In Fisher's iris data, consider the petal length variable for the samples of Versicolor and Virginica irises. Test the following at the 10% significance level:

  1. \(H_0: \sigma_1 = \sigma_2\) versus \(H_1: \sigma_1 \ne \sigma_2\).
  2. \(H_0: \mu_1 \le \mu_2\) versus \(\mu_1 \gt \mu_2\) (assuming that \(\sigma_1 = \sigma_2\)).
Details:
  1. Test statistic 1.1, critical values 0.6227, 1.6072. Fail to reject \(H_0\).
  2. Test statistic \(-11.4\), critical value \(-1.6602\). Reject \(H_0\).
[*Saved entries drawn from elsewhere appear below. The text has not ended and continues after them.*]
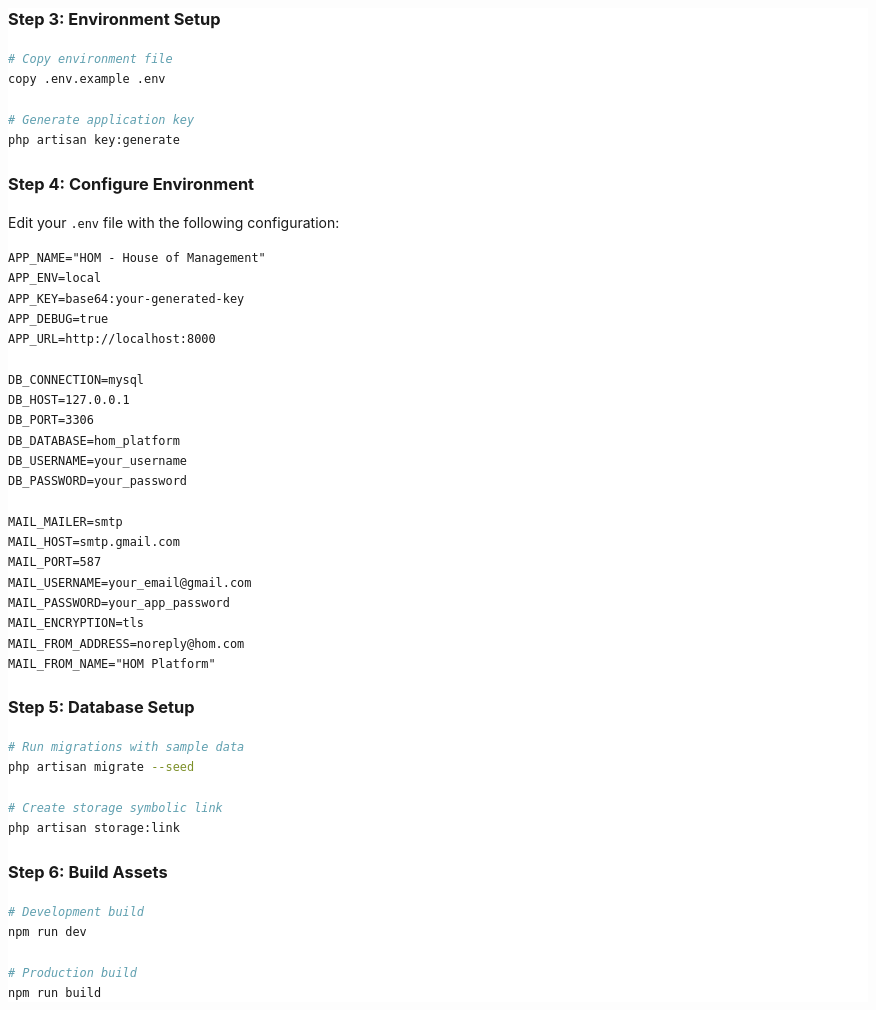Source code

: ### **Step 3: Environment Setup**
```bash
# Copy environment file
copy .env.example .env

# Generate application key
php artisan key:generate
```

### **Step 4: Configure Environment**
Edit your `.env` file with the following configuration:

```env
APP_NAME="HOM - House of Management"
APP_ENV=local
APP_KEY=base64:your-generated-key
APP_DEBUG=true
APP_URL=http://localhost:8000

DB_CONNECTION=mysql
DB_HOST=127.0.0.1
DB_PORT=3306
DB_DATABASE=hom_platform
DB_USERNAME=your_username
DB_PASSWORD=your_password

MAIL_MAILER=smtp
MAIL_HOST=smtp.gmail.com
MAIL_PORT=587
MAIL_USERNAME=your_email@gmail.com
MAIL_PASSWORD=your_app_password
MAIL_ENCRYPTION=tls
MAIL_FROM_ADDRESS=noreply@hom.com
MAIL_FROM_NAME="HOM Platform"
```

### **Step 5: Database Setup**
```bash
# Run migrations with sample data
php artisan migrate --seed

# Create storage symbolic link
php artisan storage:link
```

### **Step 6: Build Assets**
```bash
# Development build
npm run dev

# Production build
npm run build
```
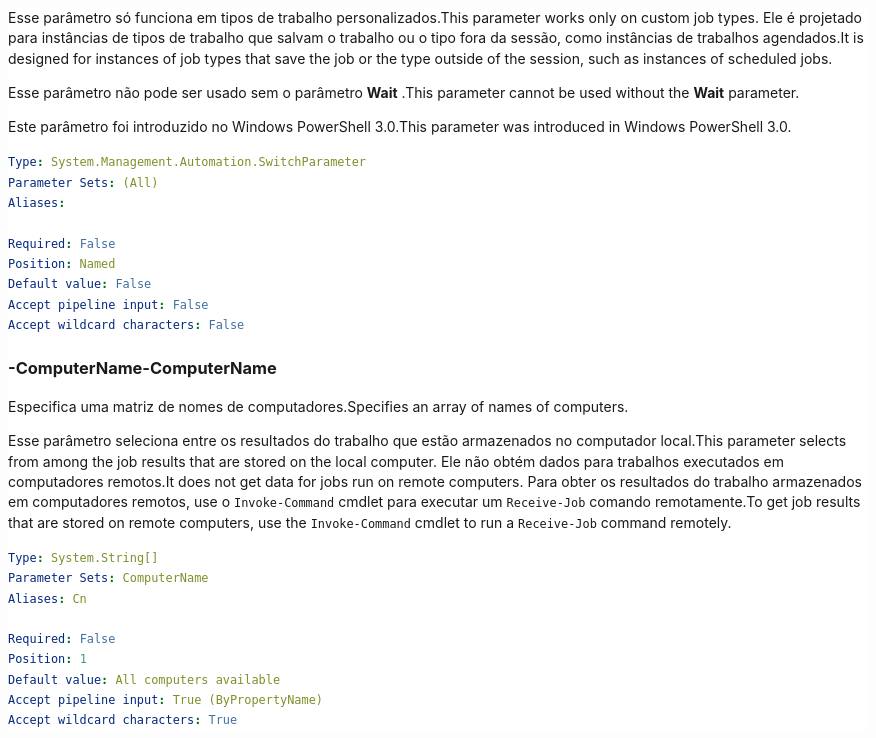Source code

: <span data-ttu-id="547ff-158">Esse parâmetro só funciona em tipos de trabalho personalizados.</span><span class="sxs-lookup"><span data-stu-id="547ff-158">This parameter works only on custom job types.</span></span>
<span data-ttu-id="547ff-159">Ele é projetado para instâncias de tipos de trabalho que salvam o trabalho ou o tipo fora da sessão, como instâncias de trabalhos agendados.</span><span class="sxs-lookup"><span data-stu-id="547ff-159">It is designed for instances of job types that save the job or the type outside of the session, such as instances of scheduled jobs.</span></span>

<span data-ttu-id="547ff-160">Esse parâmetro não pode ser usado sem o parâmetro **Wait** .</span><span class="sxs-lookup"><span data-stu-id="547ff-160">This parameter cannot be used without the **Wait** parameter.</span></span>

<span data-ttu-id="547ff-161">Este parâmetro foi introduzido no Windows PowerShell 3.0.</span><span class="sxs-lookup"><span data-stu-id="547ff-161">This parameter was introduced in Windows PowerShell 3.0.</span></span>

```yaml
Type: System.Management.Automation.SwitchParameter
Parameter Sets: (All)
Aliases:

Required: False
Position: Named
Default value: False
Accept pipeline input: False
Accept wildcard characters: False
```

### <span data-ttu-id="547ff-162">-ComputerName</span><span class="sxs-lookup"><span data-stu-id="547ff-162">-ComputerName</span></span>

<span data-ttu-id="547ff-163">Especifica uma matriz de nomes de computadores.</span><span class="sxs-lookup"><span data-stu-id="547ff-163">Specifies an array of names of computers.</span></span>

<span data-ttu-id="547ff-164">Esse parâmetro seleciona entre os resultados do trabalho que estão armazenados no computador local.</span><span class="sxs-lookup"><span data-stu-id="547ff-164">This parameter selects from among the job results that are stored on the local computer.</span></span>
<span data-ttu-id="547ff-165">Ele não obtém dados para trabalhos executados em computadores remotos.</span><span class="sxs-lookup"><span data-stu-id="547ff-165">It does not get data for jobs run on remote computers.</span></span>
<span data-ttu-id="547ff-166">Para obter os resultados do trabalho armazenados em computadores remotos, use o `Invoke-Command` cmdlet para executar um `Receive-Job` comando remotamente.</span><span class="sxs-lookup"><span data-stu-id="547ff-166">To get job results that are stored on remote computers, use the `Invoke-Command` cmdlet to run a `Receive-Job` command remotely.</span></span>

```yaml
Type: System.String[]
Parameter Sets: ComputerName
Aliases: Cn

Required: False
Position: 1
Default value: All computers available
Accept pipeline input: True (ByPropertyName)
Accept wildcard characters: True
```
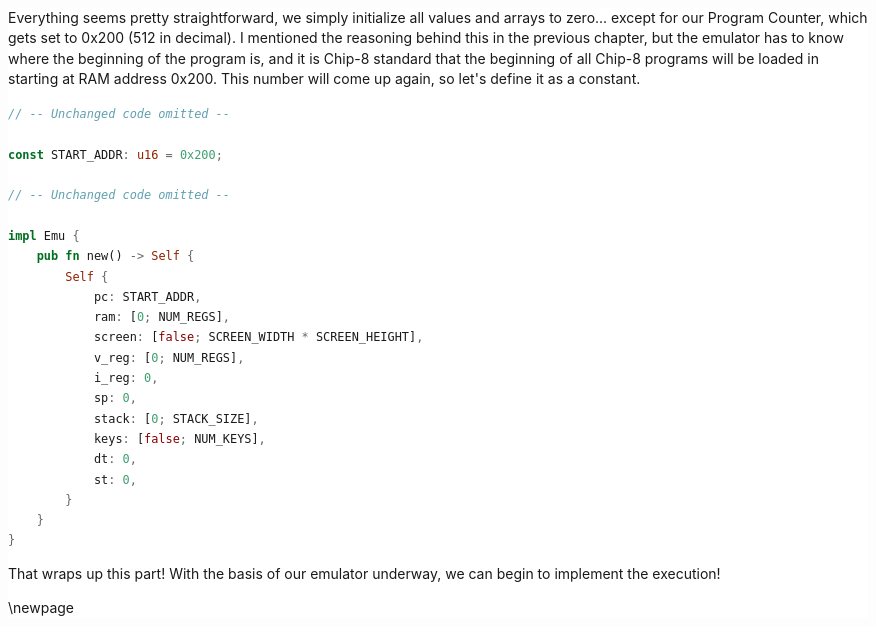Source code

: Everything seems pretty straightforward, we simply initialize all values and arrays to zero... except for our Program Counter, which gets set to 0x200 (512 in decimal). I mentioned the reasoning behind this in the previous chapter, but the emulator has to know where the beginning of the program is, and it is Chip-8 standard that the beginning of all Chip-8 programs will be loaded in starting at RAM address 0x200. This number will come up again, so let's define it as a constant.

```rust
// -- Unchanged code omitted --

const START_ADDR: u16 = 0x200;

// -- Unchanged code omitted --

impl Emu {
    pub fn new() -> Self {
        Self {
            pc: START_ADDR,
            ram: [0; NUM_REGS],
            screen: [false; SCREEN_WIDTH * SCREEN_HEIGHT],
            v_reg: [0; NUM_REGS],
            i_reg: 0,
            sp: 0,
            stack: [0; STACK_SIZE],
            keys: [false; NUM_KEYS],
            dt: 0,
            st: 0,
        }
    }
}
```

That wraps up this part! With the basis of our emulator underway, we can begin to implement the execution!

\newpage
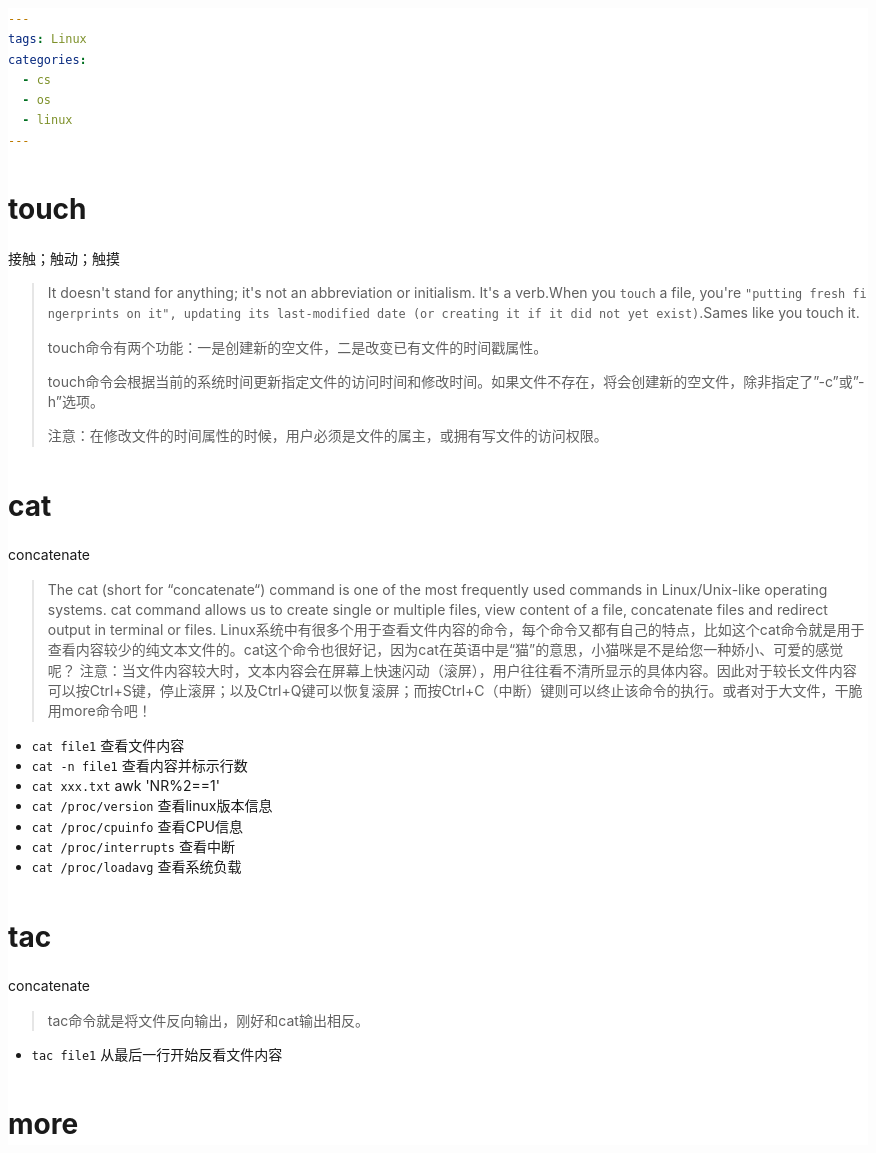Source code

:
 ```yaml
---
tags: Linux
categories:
  - cs
  - os
  - linux
---
```


# touch

接触；触动；触摸

> It doesn't stand for anything; it's not an abbreviation or initialism. It's a verb.When you `touch` a file, you're `"putting fresh fingerprints on it", updating its last-modified date (or creating it if it did not yet exist)`.Sames like you touch it.
>
> touch命令有两个功能：一是创建新的空文件，二是改变已有文件的时间戳属性。
>
> touch命令会根据当前的系统时间更新指定文件的访问时间和修改时间。如果文件不存在，将会创建新的空文件，除非指定了”-c”或”-h”选项。
>
> 注意：在修改文件的时间属性的时候，用户必须是文件的属主，或拥有写文件的访问权限。 

# cat

concatenate

> The cat (short for “concatenate“) command is one of the most frequently used commands in Linux/Unix-like operating systems. cat command allows us to create single or multiple files, view content of a file, concatenate files and redirect output in terminal or files. Linux系统中有很多个用于查看文件内容的命令，每个命令又都有自己的特点，比如这个cat命令就是用于查看内容较少的纯文本文件的。cat这个命令也很好记，因为cat在英语中是“猫”的意思，小猫咪是不是给您一种娇小、可爱的感觉呢？
> 注意：当文件内容较大时，文本内容会在屏幕上快速闪动（滚屏），用户往往看不清所显示的具体内容。因此对于较长文件内容可以按Ctrl+S键，停止滚屏；以及Ctrl+Q键可以恢复滚屏；而按Ctrl+C（中断）键则可以终止该命令的执行。或者对于大文件，干脆用more命令吧！

* `cat file1` 查看⽂件内容
* `cat -n file1` 查看内容并标示⾏数
* `cat xxx.txt` awk 'NR%2==1'
* `cat /proc/version` 查看linux版本信息
* `cat /proc/cpuinfo` 查看CPU信息
* `cat /proc/interrupts` 查看中断
* `cat /proc/loadavg` 查看系统负载 

# tac

concatenate

> tac命令就是将文件反向输出，刚好和cat输出相反。 

* `tac file1` 从最后⼀⾏开始反看⽂件内容 

# more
A plant has two machines that produce a circular rod whose diameter (in cm) is critical. A sample of 100 rods from the first machine as mean 10.3 and standard deviation 1.2. A sample of 100 rods from the second machine has mean 9.8 and standard deviation 1.6. Test the following hypotheses at the 10% level.

  1. \(H_0: \sigma_1 = \sigma_2\) versus \(H_1: \sigma_1 \ne \sigma_2\).
  2. \(H_0: \mu_1 = \mu_2\) versus \(H_1: \mu_1 \ne \mu_2\) (assuming that \(\sigma_1 = \sigma_2\)).
Details:
  1. Test statistic 0.56, critical values 0.7175, 1.3942. Reject \(H_0\).
  2. Test statistic \(-4.97\), critical values \(\pm 1.645\). Reject \(H_0\).